* SOURCE TEXT:
┌──
Corruption costs Central America $13 billion a year, according to Ricardo Zúñiga, the State Department’s Honduran-born Special Envoy for the Northern Triangle. That’s the equivalent of half the value of all the good and services produced (GDP) in Honduras annually, or more than twice the annual remittances received in El Salvador last year.

The cost of migration

At least 400,000 people left Central America every year since 2006, the equivalent of 1.5% of the population, of whom 15% made it irregularly through the border, according to a recent study by Manuel Orozco, director of the Center for Migration and Economic Stabilization.

That involves a huge cost because almost one billion dollars is spent in failed attempts, he calculated, using an estimate of $3,000 per 300,000 migrants.

On the side of the victims

On a call with journalists on Friday, Zúñiga reiterated that it as essential to deal with corruption in Central America as it ended up affecting the United States. “Corruption is a major driver of mass migration from Central America because it undermines the conditions to promote broad based growth,” he said.

He also stressed that U.S. policy was on the side of the victims of corruption and was designed to support “very strong popular demand” for greater accountability and transparency. “The public understands that good governance is intimately linked to their own well-being and their own well-being is precisely what we seek to support,” he added.

Daughter of immigrants

Harris, who is the daughter of immigrants from Jamaica and India, is possibly well-equipped to take on the mission, said Eric Olson, a veteran Director of Policy and Strategic Initiatives with the Central America-focused Seattle International Foundation (SIF).

“Kamala Harris is potentially a really good messenger and well-intentioned. They are making a concerted effort and her staff is very knowledgeable. Let’s see what she does on this trip,” he told Univision.

“Call to action”

Last month, Harris announced she had also secured commitments from 12 private companies and organizations in a “Call to Action” to invest in the Northern Triangle.
└──
* EXTRACTED DATA:
┌──
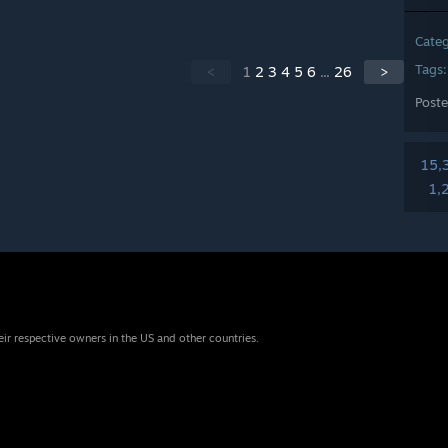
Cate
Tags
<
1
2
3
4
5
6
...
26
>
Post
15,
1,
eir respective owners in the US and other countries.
└──
┌──
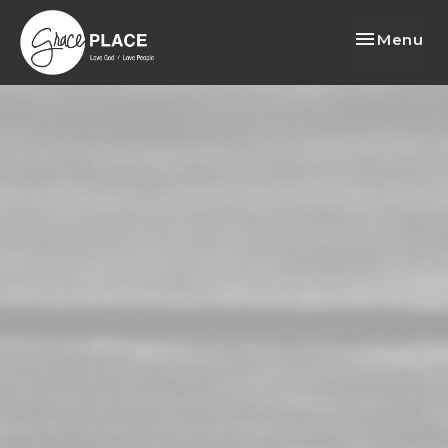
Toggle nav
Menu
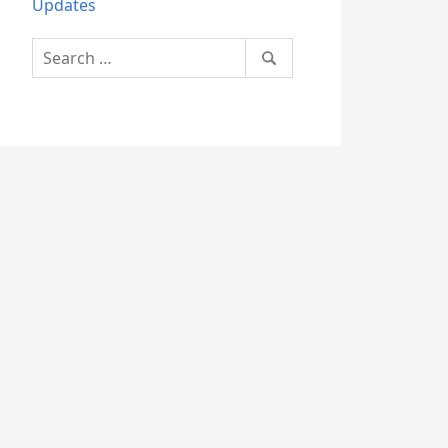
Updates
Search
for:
└──
┌──
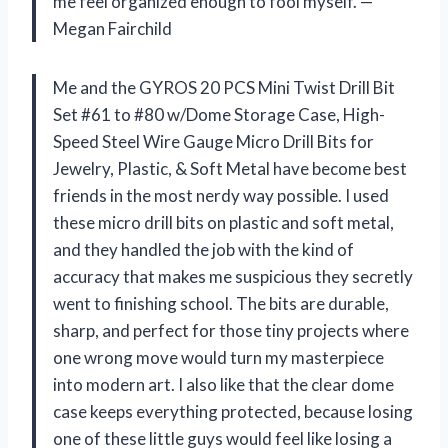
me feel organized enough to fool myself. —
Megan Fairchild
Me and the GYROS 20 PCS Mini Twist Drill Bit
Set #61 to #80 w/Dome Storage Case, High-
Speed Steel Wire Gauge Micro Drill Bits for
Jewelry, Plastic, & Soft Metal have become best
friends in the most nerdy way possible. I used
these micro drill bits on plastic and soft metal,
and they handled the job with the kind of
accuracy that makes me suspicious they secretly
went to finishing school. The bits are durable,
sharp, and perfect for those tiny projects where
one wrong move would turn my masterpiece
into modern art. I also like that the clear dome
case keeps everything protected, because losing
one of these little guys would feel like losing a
└──
* TASK OBJECTIVE:
Continue the article on corruption and migration in Central America from where it stops.

* FINAL ANSWER:
The Biden administration has also announced that it plans to snub local governments financially, by channeling future foreign assistance to the region largely through non-governmental agencies.

Other aid will be delivered in kind, such as six million covid-19 vaccine doses for Central and South America announced on Thursday, with another six million for Mexico.

The U.S. is also backing efforts to bringing together for the first time a coalition of civil society groups in the Northern Triangle countries to pressure governments to tackle corruption and show greater respect for the rule of law.

The launch of the Center against Corruption and Impunity in the North of Central America (CCINOC) on Thursday was attended by Zúñiga and Heide Fulton, the former acting ambassador in Honduras who now heads the Latin America section at the State Department’s Bureau of International Narcotics and Law Enforcement.

Harris has already met virtually with some of those groups to signal her intention of paying a close ear to their complaints. “My message to her was, as an Asian-Black woman who broke through the glass ceiling and has been involved in civil rights, she brings enormous credibility role,” he said.

Political support

Unlike President Donald Trump who cut foreign aid to Central America and expressed disdain for “shithole” countries, many Democrat-leaning foreign policy groups in the United States say it’s time for a serious effort to address the region’s problems, or face more waves of migration.

A group of 19 Democratic Senators led by Bob Menendez of New Jersey, wrote a letter to Harris on Friday voicing their support for diplomatic efforts to mitigate the underlying factors driving Central American migration to the United States.

A new high-level group calling itself the North and Central American Task Force on Migration, also launched Friday, brings together business leaders, academics and former policymakers to push for regional responses to the longer-term economic, security and governance issues that propel the exodus from Central America.

“It is time for a comprehensive, unified regional effort to address the major issue of refugees and migrants in the Americas,” the task force declared in an inaugural statement.